В прозрачных глазах хозяина мелькнуло что-то похожее на колебание:
- Нет... То есть да... Впрочем, это было очень давно. Задолго до
войны.
"Ложь, все это ложь, - твердо решил Антуан. - Может, он не тот, за
кого себя выдает? Но тогда кто?.."
- Я мечтаю подстрелить ягуара, - сказала Софи.
- Я знал одного охотника, - голос Брусвеена звучал очень мягко, - он
выходил на единоборство с ягуаром, вооруженный копьем. Считал, что ружье
может отказать, а копье... Впрочем, я не знаток охоты на диких зверей. Мое
единственное оружие - ланцет, а добыча - листья и цветы.
- А из "вальтера" вы хорошо стреляете? - неожиданно спросил Антуан.
Брусвеен широко распахнул свои прозрачные глаза.
- Я стрелял только из лука. Да и то в далеком детстве.
- Но неужели вам... - начал Антуан. Ему не удалось договорить.
В столовую без стука ворвался уже знакомый путешественникам
привратник и гаркнул по-немецки:
- Герр Брусвеен... Они там...
Яростный взгляд Брусвеена ударил его словно хлыстом.
Извинившись, хозяин фазенды встал из-за стола и неторопливо подошел к
привратнику. Минуту они тихо переговаривались. Потом Брусвеен повернулся к
гостям.
- Простите, господа... Произошло нечто непредвиденное.
Он был явно встревожен.
Гости поднялись. Поблагодарив за гостеприимство, распрощались с
хозяином.
Он вышел на веранду, прощально взмахнул рукой.
И вот белая дверь в стене вновь раскрылась и захлопнулась со звуком,
напоминающим пистолетный выстрел.
- Не кажется ли вам, что нас водили за нос? - спросила Софи.
- Герр Брусвеен... Вот так, - сказал Антуан, напирая на слово "герр".
Жоакин ждал возле джипа.
- Здешний фазендейро утверждает, что не видел ни летающей гамбарры,
ни маленьких дьяволят, ни Машадо, - сказал да Пальха.
- Каррамба! Он лжет! Лжет! - темнея от гнева, закричал Жоакин.
Как бы в подтверждение его слов, за высокой бетонной стеной что-то
громыхнуло, завыло, и продолговатое массивное тело свечой взметнулось
ввысь.
- Ол-ля!
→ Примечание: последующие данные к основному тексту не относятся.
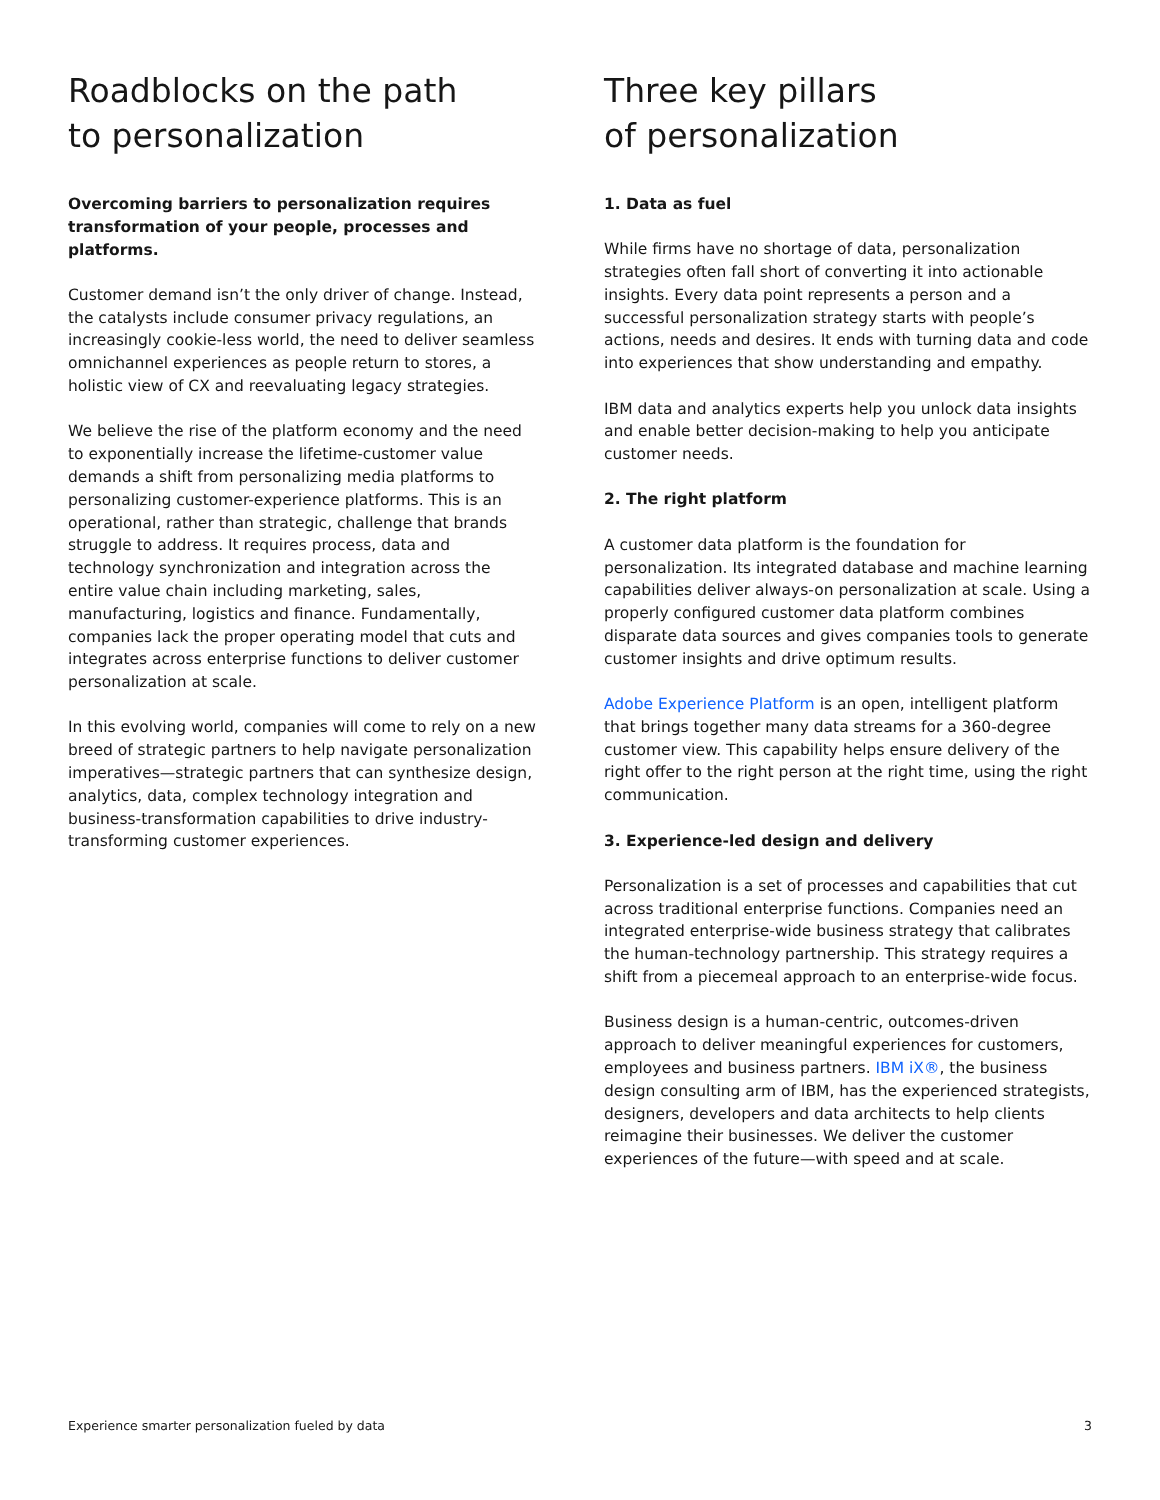Roadblocks on the path
to personalization
Overcoming barriers to personalization requires transformation of your people, processes and platforms.
Customer demand isn’t the only driver of change. Instead, the catalysts include consumer privacy regulations, an increasingly cookie-less world, the need to deliver seamless omnichannel experiences as people return to stores, a holistic view of CX and reevaluating legacy strategies.
We believe the rise of the platform economy and the need to exponentially increase the lifetime-customer value demands a shift from personalizing media platforms to personalizing customer-experience platforms. This is an operational, rather than strategic, challenge that brands struggle to address. It requires process, data and technology synchronization and integration across the entire value chain including marketing, sales, manufacturing, logistics and finance. Fundamentally, companies lack the proper operating model that cuts and integrates across enterprise functions to deliver customer personalization at scale.
In this evolving world, companies will come to rely on a new breed of strategic partners to help navigate personalization imperatives—strategic partners that can synthesize design, analytics, data, complex technology integration and business-transformation capabilities to drive industry-transforming customer experiences.
Three key pillars
of personalization
1. Data as fuel
While firms have no shortage of data, personalization strategies often fall short of converting it into actionable insights. Every data point represents a person and a successful personalization strategy starts with people’s actions, needs and desires. It ends with turning data and code into experiences that show understanding and empathy.
IBM data and analytics experts help you unlock data insights and enable better decision-making to help you anticipate customer needs.
2. The right platform
A customer data platform is the foundation for personalization. Its integrated database and machine learning capabilities deliver always-on personalization at scale. Using a properly configured customer data platform combines disparate data sources and gives companies tools to generate customer insights and drive optimum results.
Adobe Experience Platform is an open, intelligent platform that brings together many data streams for a 360-degree customer view. This capability helps ensure delivery of the right offer to the right person at the right time, using the right communication.
3. Experience-led design and delivery
Personalization is a set of processes and capabilities that cut across traditional enterprise functions. Companies need an integrated enterprise-wide business strategy that calibrates the human-technology partnership. This strategy requires a shift from a piecemeal approach to an enterprise-wide focus.
Business design is a human-centric, outcomes-driven approach to deliver meaningful experiences for customers, employees and business partners. IBM iX®, the business design consulting arm of IBM, has the experienced strategists, designers, developers and data architects to help clients reimagine their businesses. We deliver the customer experiences of the future—with speed and at scale.
Experience smarter personalization fueled by data 3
Гамбарра! - завопил Жоакин.
Где-то невдалеке затарахтел крупнокалиберный пулемет, прочертив
зеленую стену леса и небо над ней бледно-розовым пунктиром трассирующих
пуль.
- Единственное оружие - ланцет, - усмехнулся Антуан. - Вот так,
друзья мои! Едем быстрей отсюда. Интересно, это бунт или Брусвеен пытался
захватить то, что ему не принадлежало...
6
Кабы нам писать не продолжение, а начало, - мы бы еще
и не такое напридумывали.
А.Шейкин, А.Томилин
За окнами качались сосны, касаясь ветвями стен. Тишина и полная
отрешенность от сумасшедшего темпа жизни современного города царили в
клинике института высшей нервной деятельности.
Прошла уже неделя с тех пор, как в одной из палат появился странный
пациент. Врачи, да еще врачи-психиатры - народ привычный, но и они
оставляли работу, чтобы взглянуть на мешковатую фигуру, безучастно
бредущую вслед за санитаром. Именно фигуру, потому что лица человека
разглядеть было невозможно, оно все сплошь заросло густыми блестящими
волосами. Однако не это явилось главной причиной его пребывания в клинике.
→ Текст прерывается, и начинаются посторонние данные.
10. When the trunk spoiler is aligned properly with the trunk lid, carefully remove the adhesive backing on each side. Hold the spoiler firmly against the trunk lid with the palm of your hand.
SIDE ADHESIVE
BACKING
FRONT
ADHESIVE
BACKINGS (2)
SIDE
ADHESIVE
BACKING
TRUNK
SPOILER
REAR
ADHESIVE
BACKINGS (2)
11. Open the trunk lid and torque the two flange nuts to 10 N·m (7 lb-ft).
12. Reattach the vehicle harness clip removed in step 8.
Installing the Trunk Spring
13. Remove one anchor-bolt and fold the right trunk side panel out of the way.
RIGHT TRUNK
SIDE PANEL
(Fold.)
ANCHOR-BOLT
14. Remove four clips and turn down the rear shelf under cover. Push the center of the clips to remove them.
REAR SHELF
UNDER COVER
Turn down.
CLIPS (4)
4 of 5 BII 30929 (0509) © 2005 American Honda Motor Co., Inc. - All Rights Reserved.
Этот больной, по фамилии Марков, был внешне безучастен к окружающему
миру, хотя первая же цереброграмма показала непрестанную и бурную
деятельность головного мозга. Вначале Марков еще хоть как-то отвечал на
вопросы, история его болезни заполнялась рассказом о пережитом им
приключении. История получалась крайне несвязной, разорванной, а вскоре
больной вообще замолчал.
Случай был чрезвычайно загадочный! Все усилия врачей разбивались о
нечувствительность пациента к любому внешнему раздражителю. А ведь от
этого человека ученые с таким нетерпением ожидали подробностей о посещении
нашей страны неведомым летающим кораблем...
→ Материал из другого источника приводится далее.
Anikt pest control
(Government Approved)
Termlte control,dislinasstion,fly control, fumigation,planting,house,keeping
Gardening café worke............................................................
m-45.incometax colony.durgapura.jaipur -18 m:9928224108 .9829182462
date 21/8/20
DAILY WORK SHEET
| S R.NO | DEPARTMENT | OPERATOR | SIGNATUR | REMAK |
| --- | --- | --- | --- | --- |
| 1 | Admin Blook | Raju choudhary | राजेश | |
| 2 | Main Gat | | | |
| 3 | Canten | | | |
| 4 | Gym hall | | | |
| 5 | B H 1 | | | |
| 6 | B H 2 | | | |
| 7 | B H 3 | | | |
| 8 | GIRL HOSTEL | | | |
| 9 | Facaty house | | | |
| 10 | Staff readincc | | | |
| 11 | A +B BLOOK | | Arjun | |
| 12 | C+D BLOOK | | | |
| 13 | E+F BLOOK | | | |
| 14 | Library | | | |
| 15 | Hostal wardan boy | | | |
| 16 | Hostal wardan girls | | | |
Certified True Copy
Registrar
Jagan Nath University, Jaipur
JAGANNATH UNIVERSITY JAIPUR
На расширенном консилиуме было решено: необычайным больным специально
займется доктор Горелов.
- Алвист!.. Доктор Алвист!.. - Антуан мчался, опережая собственный
голос. Белый халат, накинутый на него проворной медицинской сестрой,
развевался за плечами. Секретарша профессора кинулась ему наперерез, но
успела поймать лишь вихрь слетевших со стола бумаг. Дверь в кабинет шефа
хлопнула.
- Вот! - Антуан кинул на стол перед Алвистом газету. - На странице
четырнадцатой... Я отметил... Читайте, читайте!
Алвист развернул газету. Статья, отмеченная ногтем, не имела броского
заголовка и настолько терялась среди остального материала, что было ясно:
эта скромность преднамеренна. Статья посвящалась новому способу
расшифровки излучений головного мозга, примененному в Ленинградском
отделении института высшей нервной деятельности. Подробностей автор не
приводил. Новое достижение советской науки он обрисовал сдержанно, зато в
конце запускал "черный шар":
"Отныне ничто не может укрыться от глаз коммунистической Чека. Полный
видеоконтроль над мыслями - вот что означает новое изобретение Советов".
Профессор оторвался от газеты:
- Очередная репортерская утка. Почему она вас так взволновала, мой
друг?
Антуан уже успел отдышаться и, раскурив сигарету, глубоко затянулся и
выпустил облако голубого дыма.
- В том-то и дело, уважаемый доктор, что это не утка! Два года назад
я был в аспирантуре у ленинградского этнографа профессора Почиталина. Там
же, в Ленинграде, я познакомился с некоторыми работами института высшей
нервной деятельности. Уже тогда группа доктора Горелова была занята
работой над тем, что в этой статье называется "видеоконтроль". И,
насколько я мог судить, они успешно продвигались вперед... Конечно, метод
разрабатывался сугубо для психических заболеваний. Для тех случаев, когда
узнать причины расстройства - главное, а больной сам не в состоянии ни
вспомнить, ни ответить на вопросы врача...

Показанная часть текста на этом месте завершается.